Unbemerkt von der Öffentlichkeit, sind diese Chöre in den vergangenen Jahren gewachsen. Auch weil es viele neue Alternativen gibt. Hausfrauen, die Gospels singen, Landratten, die Shantys einüben, Mittdreißiger, die Rap-Musik ausprobieren. Von traditionell bis progressiv ist alles dabei. Der Deutsche Sängerbund richtet nun Liedgärten in Kindertagesstätten ein, damit die Kleinen früh das Trällern lernen.

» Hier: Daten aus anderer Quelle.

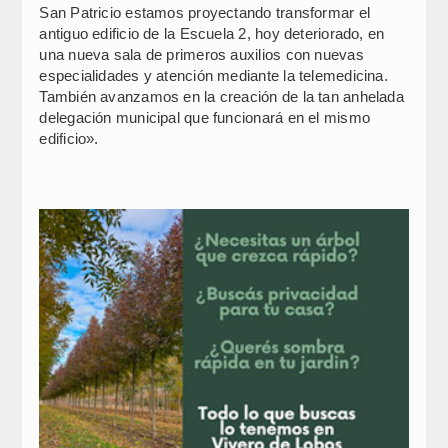
San Patricio estamos proyectando transformar el
antiguo edificio de la Escuela 2, hoy deteriorado, en
una nueva sala de primeros auxilios con nuevas
especialidades y atención mediante la telemedicina.
También avanzamos en la creación de la tan anhelada
delegación municipal que funcionará en el mismo
edificio».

Auch Manager und ihre Berater sind dabei, zum Beispiel Reinhard K. Sprenger. Der hat sogar sein Studium mit Auftritten finanziert. In den 80ern war er mit seiner Band „Okay“ als Vorgruppe von Tina Turner unterwegs. 2004 hat er die CD „Eigensinn“ rausgebracht. „Gemeinsam mit anderen in Schwingung zu kommen“ ist das Wichtigste für ihn: „Es gibt wenige Situationen, die so mit Glück aufgeladen sind.“ Doch da so viel Glück mit Neid beäugt wird, singt und spielt auch der selbstbewusste Sprenger im Anschluss an seine Vorträge vor Managern nur selten: „Das Publikum verzeiht keine zwei Talente.“

Für die Frauen und Männer im beschaulichen Berliner Stadtteil Friedenau ist der agile Kantor Jörg Peter-Schulz nicht nur Chorleiter. Er motiviert, kritisiert und bringt das schwierige Werk voran. Note für Note. Blatt für Blatt. Manchmal wie ein Löwenbändiger, manchmal wie ein Conférencier. „Jeder Ton ist eine kleine Eiche“, ist sein Credo. Schon Shakespeare wusste: „Einem Mann, der keine Freude am Singen hat, kann man nicht trauen. Der ist zu allem fähig.“ Demnach müsste der Datenschutzbeauftragte des Landes Brandenburg ein besonders vertrauenswürdiger Mann sein.

Alexander Dix ist seit 1997 Mitglied im Friedenauer Chor: „Selbst nach einem anstrengenden Tag entspannt mich das noch“, sagt er mit tiefer Bassstimme. „Es ist eine ganz andere Art von Anstrengung. Sonst sitze ich ja die ganze Zeit am Schreibtisch.“ Es ist harte Arbeit, mit einem Chor eine Messe einzustudieren. Doch die Chormitglieder schwelgen und behaupten: Der Auftritt mache alles wett.